» Task goal: Every line of the entries below from the one containing "Now, look around" to the one containing "When you have", both ends included, must be written out exactly. No other line belongs in the answer.

» Input records:
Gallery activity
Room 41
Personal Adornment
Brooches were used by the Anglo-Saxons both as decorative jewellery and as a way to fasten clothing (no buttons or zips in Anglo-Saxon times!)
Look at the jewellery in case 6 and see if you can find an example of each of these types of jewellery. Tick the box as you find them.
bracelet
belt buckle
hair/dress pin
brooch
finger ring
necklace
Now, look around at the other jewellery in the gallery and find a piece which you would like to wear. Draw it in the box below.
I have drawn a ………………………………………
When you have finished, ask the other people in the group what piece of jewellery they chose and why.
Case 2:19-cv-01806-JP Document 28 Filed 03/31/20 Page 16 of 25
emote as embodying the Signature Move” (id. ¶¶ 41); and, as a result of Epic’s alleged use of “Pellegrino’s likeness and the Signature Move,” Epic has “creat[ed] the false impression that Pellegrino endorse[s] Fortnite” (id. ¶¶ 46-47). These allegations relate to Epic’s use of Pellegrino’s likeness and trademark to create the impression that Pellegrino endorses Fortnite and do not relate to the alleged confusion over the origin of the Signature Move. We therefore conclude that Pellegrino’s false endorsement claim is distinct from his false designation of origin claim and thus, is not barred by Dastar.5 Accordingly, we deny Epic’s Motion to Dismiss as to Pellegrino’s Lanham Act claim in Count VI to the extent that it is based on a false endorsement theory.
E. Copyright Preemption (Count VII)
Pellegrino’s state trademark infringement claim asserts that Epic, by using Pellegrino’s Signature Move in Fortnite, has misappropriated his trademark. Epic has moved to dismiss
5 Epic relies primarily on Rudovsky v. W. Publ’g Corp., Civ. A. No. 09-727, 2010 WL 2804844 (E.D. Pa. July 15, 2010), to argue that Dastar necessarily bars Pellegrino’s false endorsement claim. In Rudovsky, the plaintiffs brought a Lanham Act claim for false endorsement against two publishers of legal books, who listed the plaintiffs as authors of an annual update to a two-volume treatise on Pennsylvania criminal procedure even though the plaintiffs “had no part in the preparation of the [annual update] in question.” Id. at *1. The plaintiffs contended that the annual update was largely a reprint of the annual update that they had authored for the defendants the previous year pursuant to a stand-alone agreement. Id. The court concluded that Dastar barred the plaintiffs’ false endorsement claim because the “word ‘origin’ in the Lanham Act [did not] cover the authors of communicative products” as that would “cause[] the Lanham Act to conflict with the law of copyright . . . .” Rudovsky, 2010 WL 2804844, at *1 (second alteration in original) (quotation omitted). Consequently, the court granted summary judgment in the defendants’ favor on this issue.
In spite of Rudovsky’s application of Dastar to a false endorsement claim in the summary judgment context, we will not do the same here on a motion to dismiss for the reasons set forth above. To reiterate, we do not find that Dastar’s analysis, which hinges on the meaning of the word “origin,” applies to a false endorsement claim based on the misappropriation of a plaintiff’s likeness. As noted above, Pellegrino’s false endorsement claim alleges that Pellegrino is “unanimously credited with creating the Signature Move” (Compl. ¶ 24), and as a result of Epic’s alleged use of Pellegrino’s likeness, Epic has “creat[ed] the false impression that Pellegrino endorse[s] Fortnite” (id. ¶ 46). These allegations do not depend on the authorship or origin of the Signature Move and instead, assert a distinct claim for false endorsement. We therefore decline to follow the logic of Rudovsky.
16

» Your solution:
Now, look around at the other jewellery in the gallery and find a piece which you would like to wear. Draw it in the box below.
I have drawn a ………………………………………
When you have finished, ask the other people in the group what piece of jewellery they chose and why.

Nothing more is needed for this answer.